La grande question est de savoir comment les transformations démographiques, économiques, technologiques et sociétales peuvent dessiner plusieurs avenirs possibles pour le travail et l’emploi, avec l’espoir de vaincre le chômage de masse persistant depuis plus de trente ans et d’améliorer la qualité du travail. Un enjeu au centre du dernier rapport du Centre d’analyse stratégique, qui a piloté durant un an un groupe de travail présidé par Odile Quintin, afin de chercher à répondre à cinq questions concrètes sur le travail en 2030 : pourquoi, pour qui, comment, quand et où travaille-t-on ? « Parce que cela détermine largement à la fois la force de notre économie et la cohésion de notre société, les politiques publiques doivent relever ces défis », estime Vincent Chriqui, directeur général du CAS.

Deux scénarios pour quatre propositions

Le Centre d’analyse stratégique a élaboré deux scénarios possibles. Le premier est un scénario dit «d’accélération technologique et sociétale», marqué par une économie de la connaissance, numérique et verte, avec un marché du travail plus segmenté mais avec également de nouvelles formes de régulation, notamment non étatiques. Le second scénario «de rééquilibrage et de volontarisme des acteurs» est fondé sur des évolutions du contexte international, qui allègent la pression sur l’emploi et le travail (notamment son coût) et donnent des marges de manoeuvre aux acteurs pour nouer des partenariats efficaces. Ce scénario est plus collaboratif, mais sans doute aussi plus fragile.

Dans les deux cas, les modes d’intervention des acteurs, notamment de l’Etat, devront évoluer, face aux enjeux d’emploi, de mobilité et de qualité du travail ou, plus globalement, de compétitivité et de cohésion sociale.

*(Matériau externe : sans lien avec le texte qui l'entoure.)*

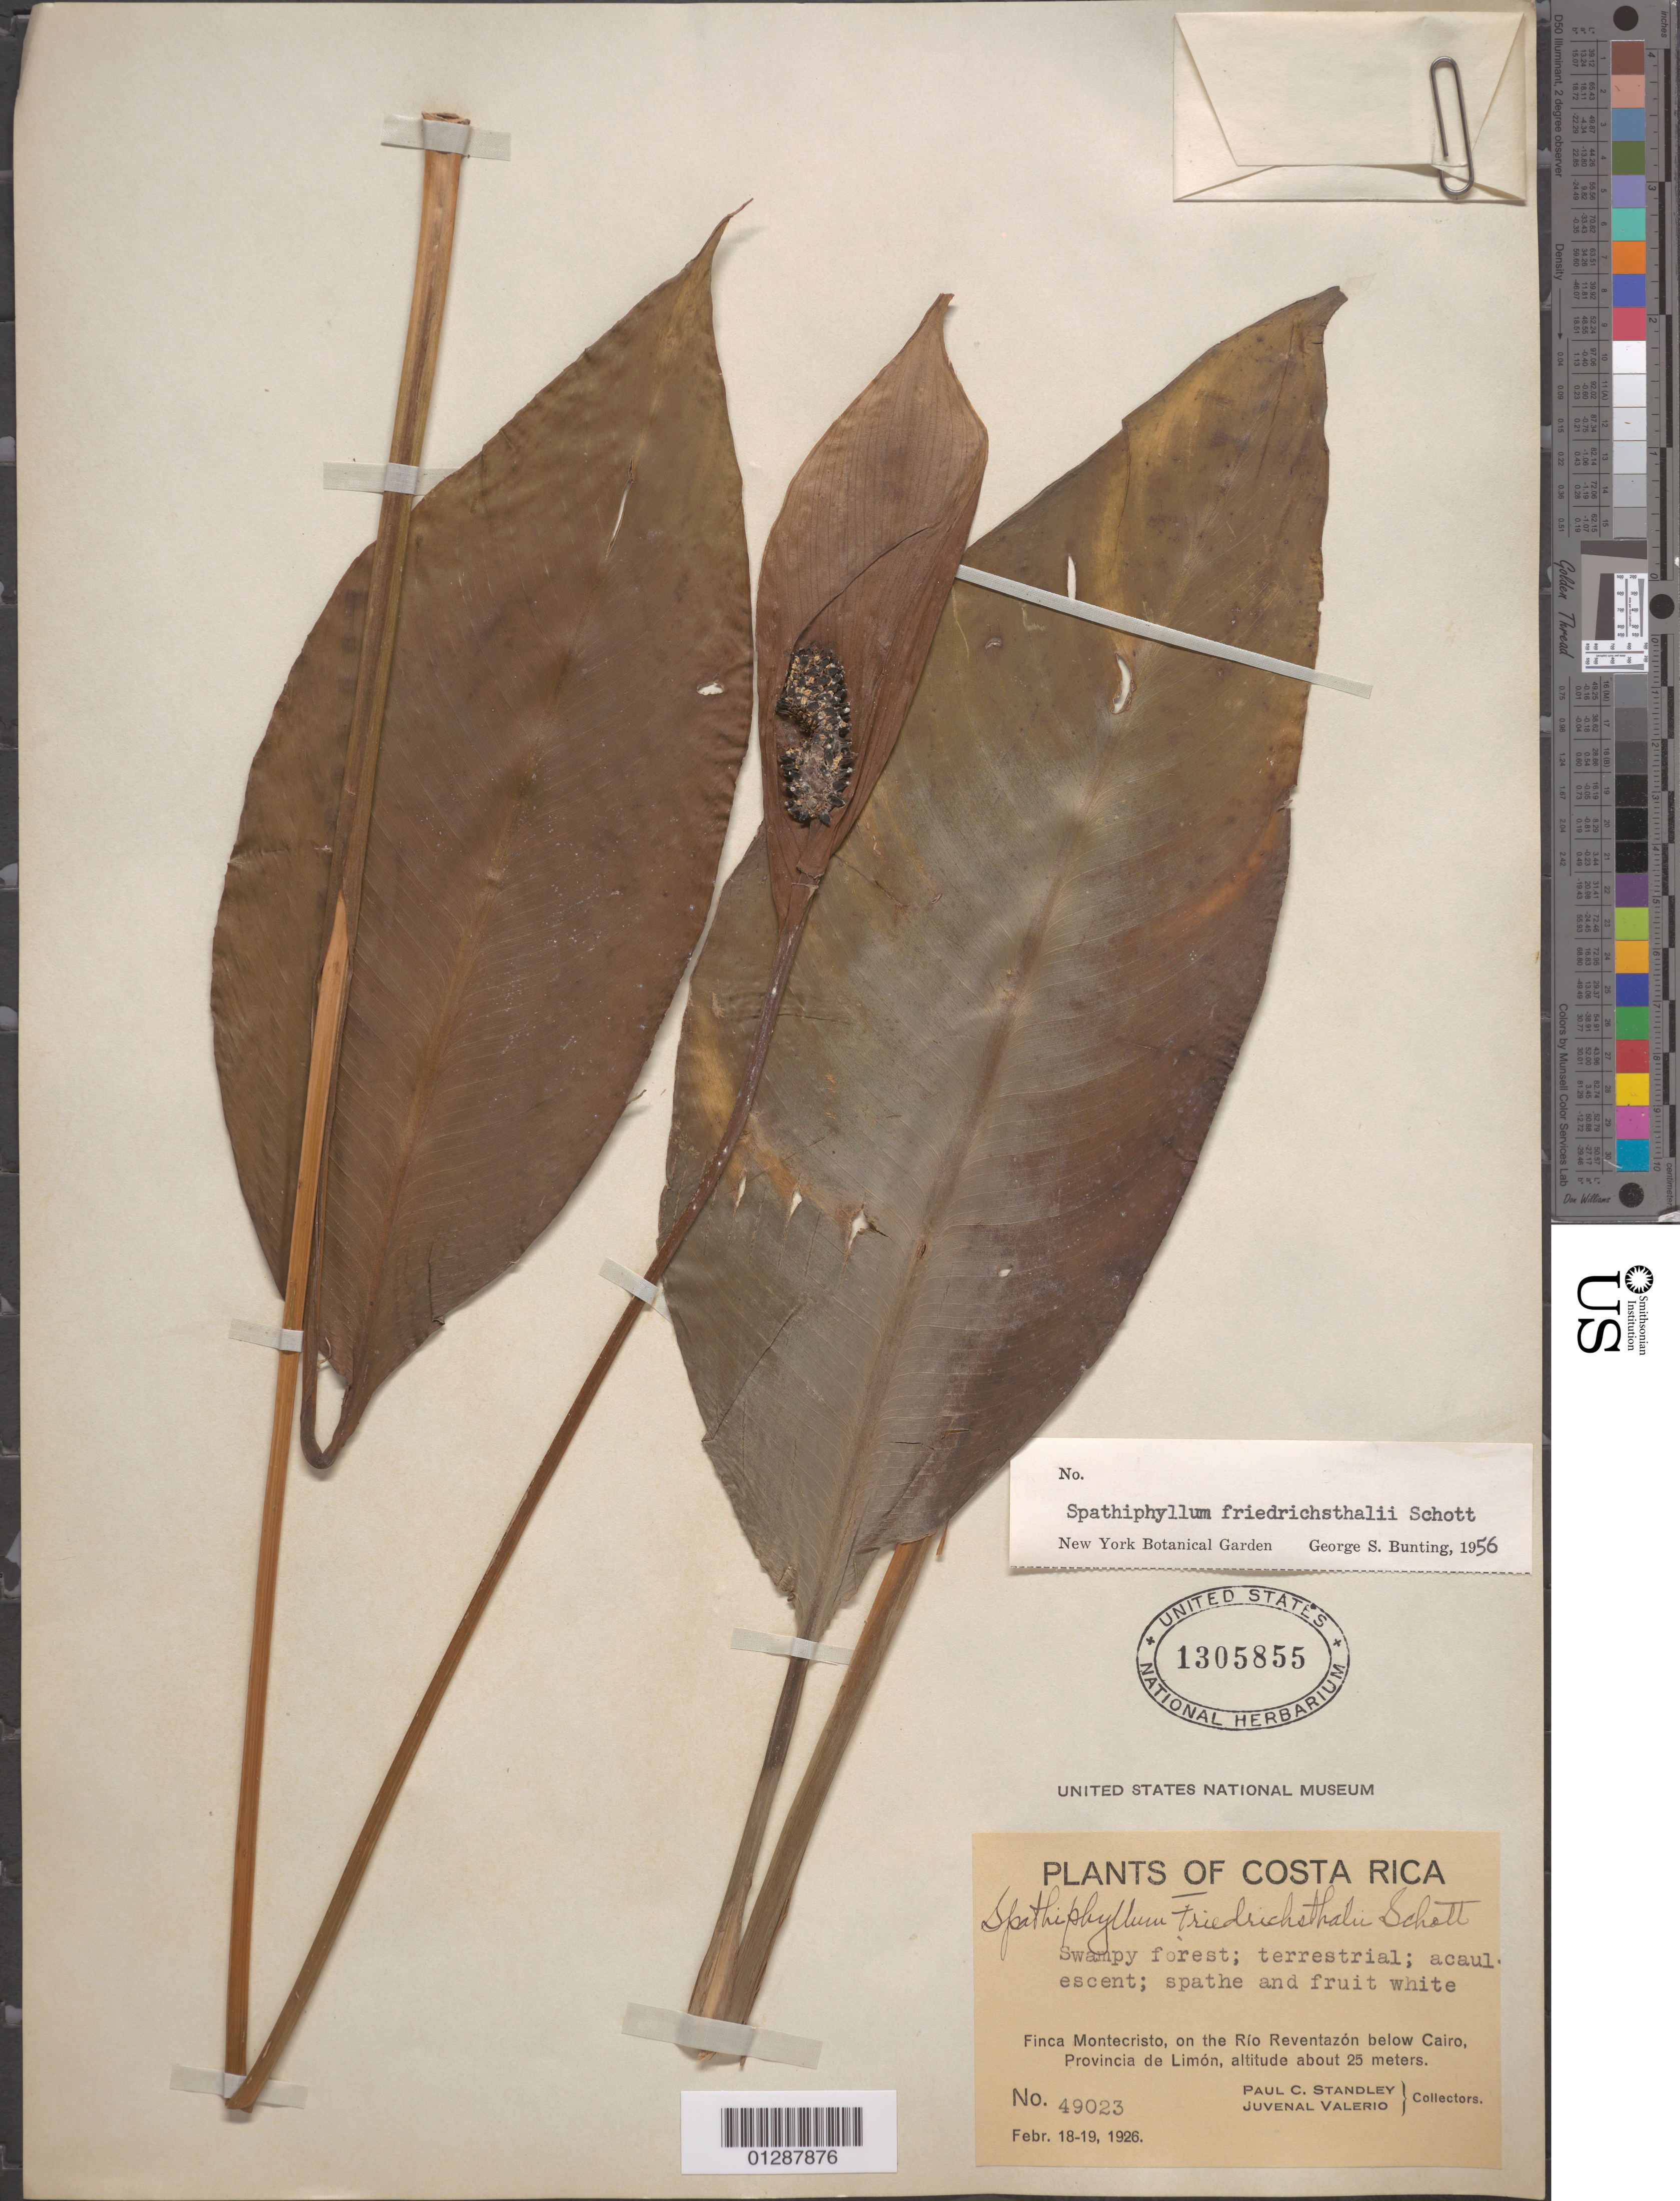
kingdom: Plantae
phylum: Tracheophyta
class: Liliopsida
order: Alismatales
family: Araceae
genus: Spathiphyllum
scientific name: Spathiphyllum friedrichsthalii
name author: Schott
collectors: P. C. Standley & J. Valerio R.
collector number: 49023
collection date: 1926-02-18/1926-02-19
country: Costa Rica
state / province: Limón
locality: Finca Montecristo, on the Río Reventazón below Cairo.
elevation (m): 25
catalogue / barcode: US 1305855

Pour répondre à ces défis, le groupe de travail formule quatre propositions principales visant à faire évoluer les politiques de l’emploi, pour favoriser et sécuriser la mobilité professionnelle et améliorer la qualité du travail, dans le souci d’anticiper et de préparer les évolutions à venir.

Pascale Colisson-www.lesinfluences.fr

Les quatre propositions du CAS

1. En matière de politique de l’emploi, disposer d’une panoplie d’outils réversibles pour gérer les chocs conjoncturels (dispositifs “dormants”, mesures types réactivables aisément, voire mesures conditionnées au franchissement de seuils macroéconomiques).

2. Passer progressivement à une politique de l’emploi davantage centrée sur l’appariement offre/demande sur le marché du travail et plus directement en lien avec les besoins des branches et des territoires.

3. Mettre en place un “compte individuel social” de droits portables, de façon progressive et négociée, à partir du couple CET-DIF (compte épargne-temps, droit individuel à la formation).

4. Développer la responsabilité sociale de l’entreprise, par la communication et le travail de conviction, mais aussi par l’élaboration concertée d’un cadre de référence faisant l’objet d’un véritable “label RSE”.